(Pose landmark coordinates)
* * *

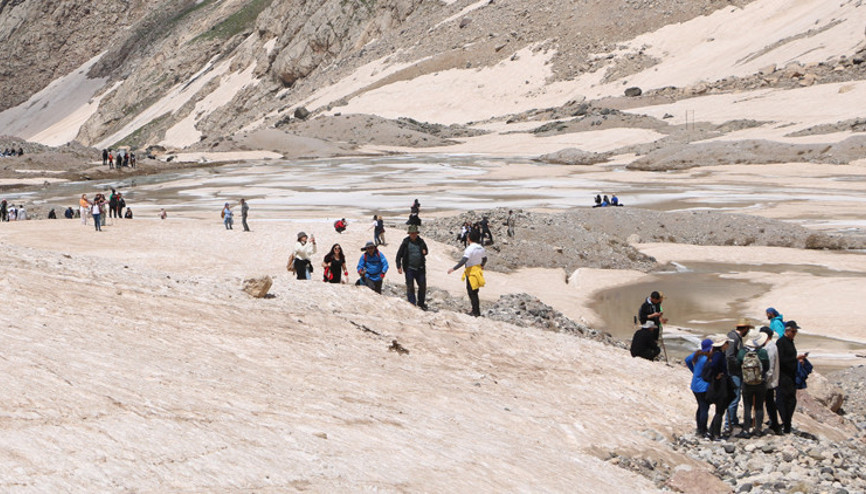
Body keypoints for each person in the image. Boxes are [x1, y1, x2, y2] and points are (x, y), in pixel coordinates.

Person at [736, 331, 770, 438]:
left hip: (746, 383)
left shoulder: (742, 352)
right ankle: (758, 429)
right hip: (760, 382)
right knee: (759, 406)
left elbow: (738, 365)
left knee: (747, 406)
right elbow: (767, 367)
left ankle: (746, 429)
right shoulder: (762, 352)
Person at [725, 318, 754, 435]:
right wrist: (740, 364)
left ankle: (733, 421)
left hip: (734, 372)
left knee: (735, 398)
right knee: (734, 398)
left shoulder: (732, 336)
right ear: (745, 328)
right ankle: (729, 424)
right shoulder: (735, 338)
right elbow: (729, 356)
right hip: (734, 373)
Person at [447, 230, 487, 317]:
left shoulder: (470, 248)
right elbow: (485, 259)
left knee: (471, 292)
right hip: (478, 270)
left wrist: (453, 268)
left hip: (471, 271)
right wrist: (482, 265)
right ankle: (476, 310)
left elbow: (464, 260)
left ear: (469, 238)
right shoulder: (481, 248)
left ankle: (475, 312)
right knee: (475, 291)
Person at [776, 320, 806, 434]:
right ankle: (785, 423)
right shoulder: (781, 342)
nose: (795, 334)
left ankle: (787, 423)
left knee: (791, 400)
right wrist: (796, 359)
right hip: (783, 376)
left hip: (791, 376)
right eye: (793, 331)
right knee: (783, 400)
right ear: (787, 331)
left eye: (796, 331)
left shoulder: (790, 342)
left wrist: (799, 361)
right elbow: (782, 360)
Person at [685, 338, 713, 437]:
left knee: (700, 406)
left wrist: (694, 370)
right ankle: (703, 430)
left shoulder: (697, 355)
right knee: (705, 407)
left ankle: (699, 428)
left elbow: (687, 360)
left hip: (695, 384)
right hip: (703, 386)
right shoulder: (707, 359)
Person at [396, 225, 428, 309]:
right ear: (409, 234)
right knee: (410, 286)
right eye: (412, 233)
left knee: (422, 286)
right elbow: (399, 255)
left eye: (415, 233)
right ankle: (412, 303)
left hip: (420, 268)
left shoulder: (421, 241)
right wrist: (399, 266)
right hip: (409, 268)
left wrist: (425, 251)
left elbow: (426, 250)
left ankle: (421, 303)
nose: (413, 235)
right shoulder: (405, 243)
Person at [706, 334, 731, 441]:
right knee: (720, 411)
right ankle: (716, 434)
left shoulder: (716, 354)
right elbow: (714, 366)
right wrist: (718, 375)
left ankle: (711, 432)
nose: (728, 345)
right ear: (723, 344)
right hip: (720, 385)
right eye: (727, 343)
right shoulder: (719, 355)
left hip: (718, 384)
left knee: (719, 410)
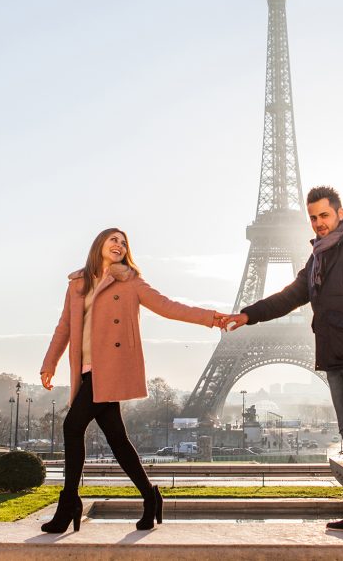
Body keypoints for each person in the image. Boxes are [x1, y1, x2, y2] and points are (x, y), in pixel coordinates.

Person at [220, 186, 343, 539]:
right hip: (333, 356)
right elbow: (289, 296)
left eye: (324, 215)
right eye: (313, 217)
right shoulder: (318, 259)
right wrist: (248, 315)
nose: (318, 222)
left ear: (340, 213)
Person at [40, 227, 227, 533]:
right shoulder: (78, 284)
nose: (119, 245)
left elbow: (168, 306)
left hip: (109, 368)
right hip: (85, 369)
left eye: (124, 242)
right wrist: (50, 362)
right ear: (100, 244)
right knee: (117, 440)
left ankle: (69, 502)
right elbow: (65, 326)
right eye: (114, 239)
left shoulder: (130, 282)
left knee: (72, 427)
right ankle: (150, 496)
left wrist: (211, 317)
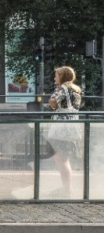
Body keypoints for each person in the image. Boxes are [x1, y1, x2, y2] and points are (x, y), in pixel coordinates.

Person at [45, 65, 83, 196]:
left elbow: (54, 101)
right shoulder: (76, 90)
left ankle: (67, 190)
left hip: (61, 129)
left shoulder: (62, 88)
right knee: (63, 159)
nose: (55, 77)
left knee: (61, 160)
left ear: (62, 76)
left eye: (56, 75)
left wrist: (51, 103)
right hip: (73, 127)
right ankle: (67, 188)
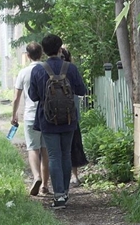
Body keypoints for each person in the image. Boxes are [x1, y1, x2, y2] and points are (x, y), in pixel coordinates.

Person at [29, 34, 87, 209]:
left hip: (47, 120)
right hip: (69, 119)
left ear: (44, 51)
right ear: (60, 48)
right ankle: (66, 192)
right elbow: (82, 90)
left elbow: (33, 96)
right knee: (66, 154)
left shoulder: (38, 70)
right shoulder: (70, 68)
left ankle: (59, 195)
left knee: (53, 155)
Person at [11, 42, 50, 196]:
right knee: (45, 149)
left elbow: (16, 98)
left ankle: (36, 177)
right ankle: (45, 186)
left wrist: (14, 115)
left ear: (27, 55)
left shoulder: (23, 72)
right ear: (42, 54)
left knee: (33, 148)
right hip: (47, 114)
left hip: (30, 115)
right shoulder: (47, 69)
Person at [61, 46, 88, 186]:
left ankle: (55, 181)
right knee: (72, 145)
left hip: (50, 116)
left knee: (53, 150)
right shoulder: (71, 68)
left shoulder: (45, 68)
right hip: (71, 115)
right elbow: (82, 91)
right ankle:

* * *

Transcribe the entries from their first line to the line that holds "right hip: (703, 386)", both included, and skip every picture.

• Written solution:
Body keypoints for each person in the image. Boxes are [x1, y1, x2, y2] and points are (x, y), in pixel coordinates.

Person at [736, 331, 770, 438]:
left hip: (746, 383)
left shoulder: (742, 352)
right ankle: (758, 429)
right hip: (760, 382)
right knee: (759, 406)
left elbow: (738, 365)
left knee: (747, 406)
right elbow: (767, 367)
left ankle: (746, 429)
right shoulder: (762, 352)
Person at [725, 318, 754, 435]:
right wrist: (740, 364)
left ankle: (733, 421)
left hip: (734, 372)
left knee: (735, 398)
right knee: (734, 398)
left shoulder: (732, 336)
right ear: (745, 328)
right ankle: (729, 424)
right shoulder: (735, 338)
right elbow: (729, 356)
right hip: (734, 373)
Person at [447, 230, 487, 317]:
left shoulder: (470, 248)
right elbow: (485, 259)
left knee: (471, 292)
right hip: (478, 270)
left wrist: (453, 268)
left hip: (471, 271)
right wrist: (482, 265)
right ankle: (476, 310)
left elbow: (464, 260)
left ear: (469, 238)
right shoulder: (481, 248)
left ankle: (475, 312)
right knee: (475, 291)
Person at [776, 320, 806, 434]:
right ankle: (785, 423)
right shoulder: (781, 342)
nose: (795, 334)
left ankle: (787, 423)
left knee: (791, 400)
right wrist: (796, 359)
right hip: (783, 376)
left hip: (791, 376)
right eye: (793, 331)
right knee: (783, 400)
right ear: (787, 331)
left eye: (796, 331)
left shoulder: (790, 342)
left wrist: (799, 361)
right elbow: (782, 360)
Person at [685, 338, 713, 437]:
left knee: (700, 406)
left wrist: (694, 370)
right ankle: (703, 430)
left shoulder: (697, 355)
right knee: (705, 407)
left ankle: (699, 428)
left elbow: (687, 360)
left hip: (695, 384)
right hip: (703, 386)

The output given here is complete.